Member of Parliament for Leduc—Wetaskiwin Edmonton—Wetaskiwin (2015–2025) Edmonton—Mill Woods—Beaumont (2006–2015)
- Incumbent
- Assumed office January 23, 2006
- Preceded by: David Kilgour

Parliamentary Secretary to the Minister of Industry
- In office November 7, 2008 – August 2, 2015
- Prime Minister: Stephen Harper
- Minister: Tony Clement; Christian Paradis; James Morre;
- Preceded by: Colin Carrie
- Succeeded by: Greg Fergus

Personal details
- Born: Michael Stanley Lake June 4, 1969 (age 57) New Westminster, British Columbia
- Party: Conservative
- Profession: Businessman, sports executive

= Mike Lake (politician) =

Canadian politician (born 1969)

Michael Stanley Lake (born June 4, 1969) is a Canadian politician, businessman, and sports executive in Alberta, Canada who represented the riding of Edmonton—Mill Woods—Beaumont from 2006 to 2015 and Edmonton—Wetaskiwin from 2015 to 2025, he has represented the riding of Leduc—Wetaskiwin since 2025. He is a member of the Conservative Party of Canada and served as Parliamentary Secretary to the Minister of Industry under Prime Minister Stephen Harper.

==Early and personal life==
Lake was born in New Westminster, British Columbia. He grew up in Devon, Alberta, and obtained a Bachelor of Commerce degree from the University of Alberta. After graduating from university, he began a career with the Edmonton Oilers ice hockey team as a sales manager and director of ticket sales as their national accounts manager.

He has two children, his son is autistic and as a result he is a longtime member of the Edmonton Autism Society. He is involved in the Alberta Foster Care Program.

Lake has regularly held breakfasts to raise funds for autism research.

At the time of the 2025 Canadian federal election, he lived in Leduc County.

==Federal politics==
Lake won the Conservative Party of Canada nomination for the riding of Edmonton—Mill Woods—Beaumont defeating seven-time candidate Tim Uppal. The nomination proved to be significant since popular long time Liberal incumbent David Kilgour had chosen to retire, creating a power vacuum in the riding.

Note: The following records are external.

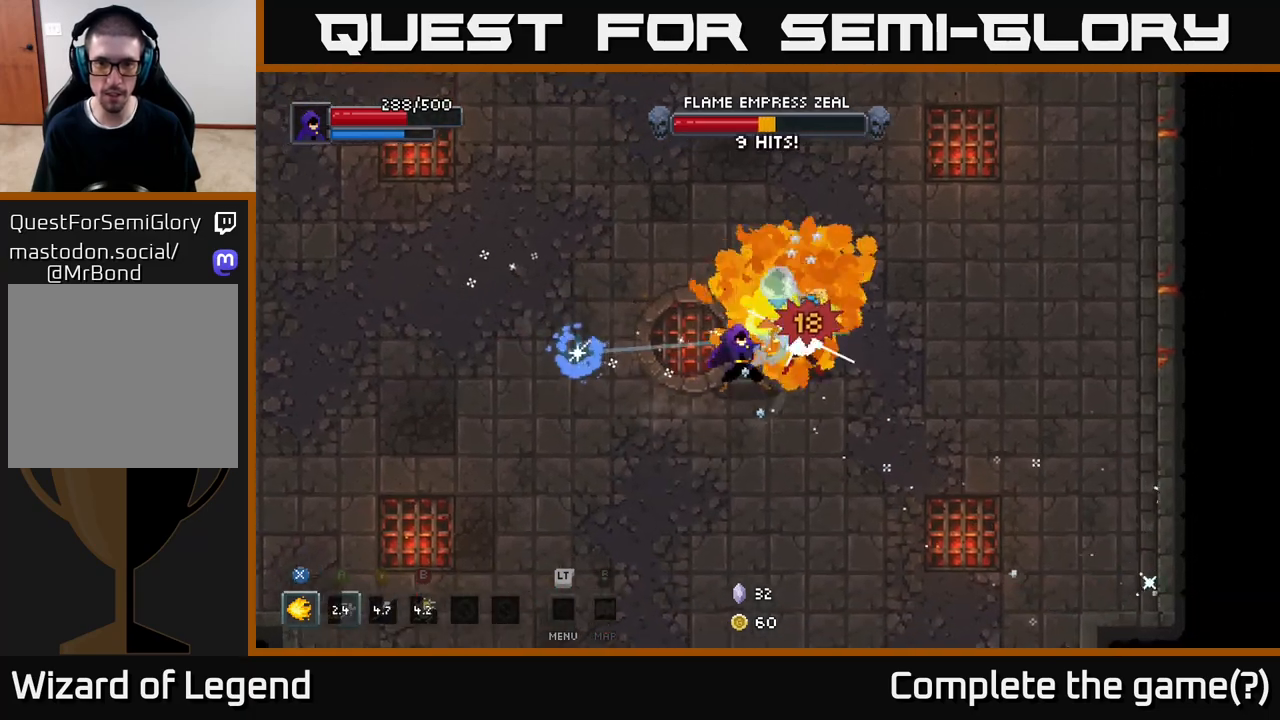
{"buttons": ["X"], "left_stick": "center", "right_stick": "center", "events": [[250, "left_stick", "center"]]}
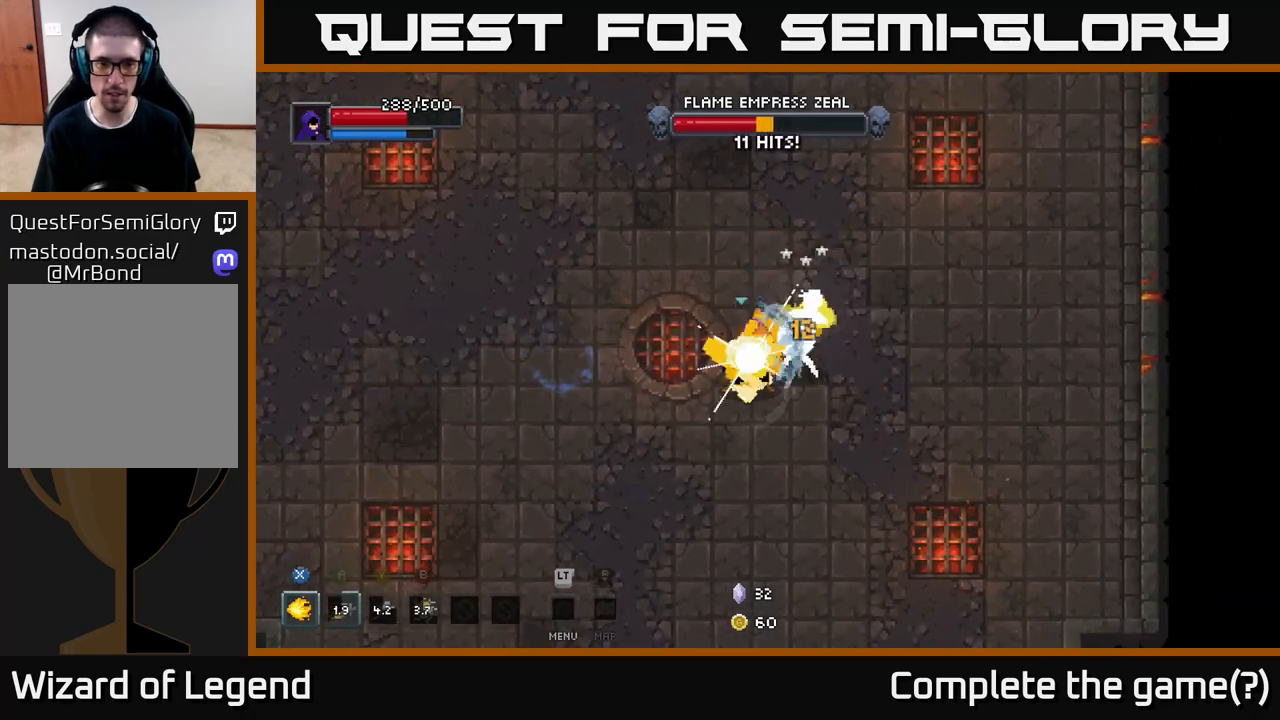
{"buttons": ["X"], "left_stick": "up-right", "right_stick": "center", "events": [[150, "X", "up"], [333, "left_stick", "up-right"], [450, "X", "down"]]}
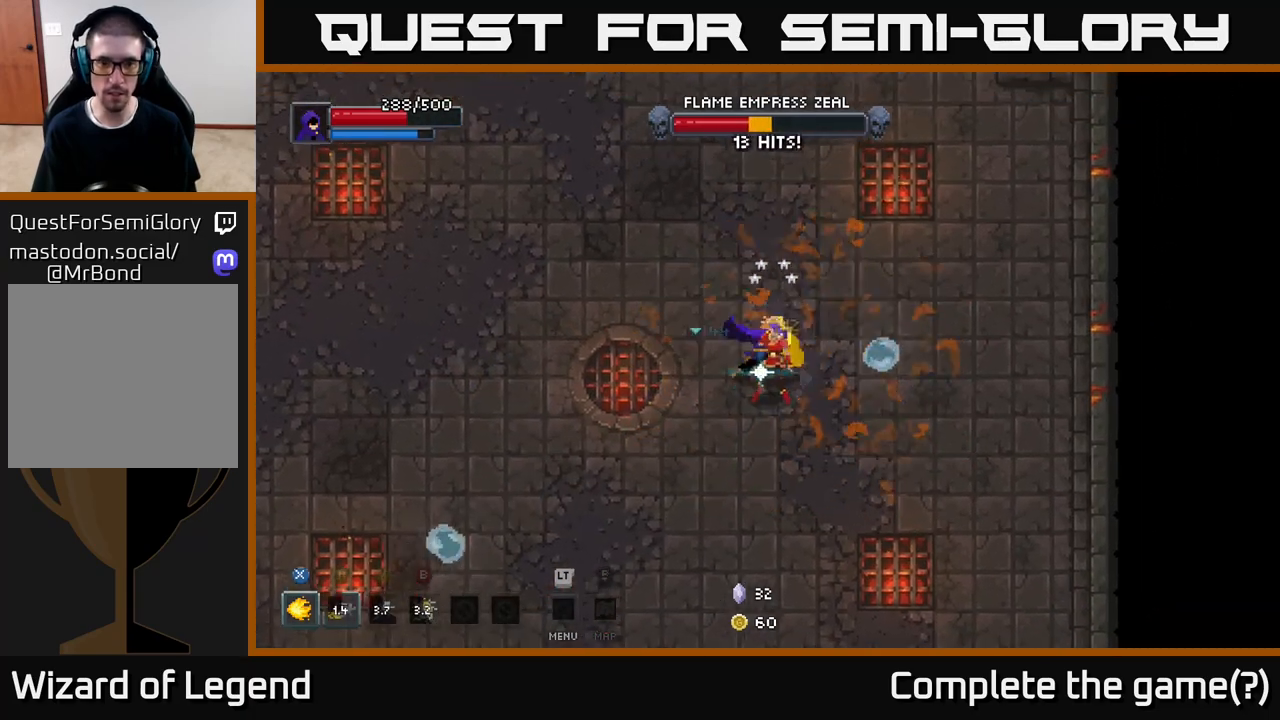
{"buttons": ["X"], "left_stick": "center", "right_stick": "center", "events": [[17, "left_stick", "center"]]}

Lake went on to win the vacant riding in a landslide victory in the 2006 federal election. Pundits had predicted the race would be closer as the Liberal Party of Canada had held the district and its predecessor ridings since 1991.

In his first term as a representative in the House of Commons of Canada, Lake was presented with a very unusual petition signed by almost 500 individuals calling for Bigfoot to be protected under the Species at Risk Act. Lake filed the petition with the Clerk of the House of Commons on March 28, 2007. When interviewed, Lake said that he did not believe in Bigfoot, but filed the petition as a service to constituents without making any judgment call.

The 2015 federal election saw Lake's previous district eliminated in the 2012 federal electoral redistribution. Lake ran for election as a Member of Parliament in the Edmonton—Wetaskiwin electoral district, winning with 65.7% of the votes.

After the resignation of Stephen Harper as leader of the Conservatives, now the Official Opposition, Lake announced that he would run for the interim leadership. The race was eventually won by Rona Ambrose. He was re-elected in the 2019 and 2021 federal elections.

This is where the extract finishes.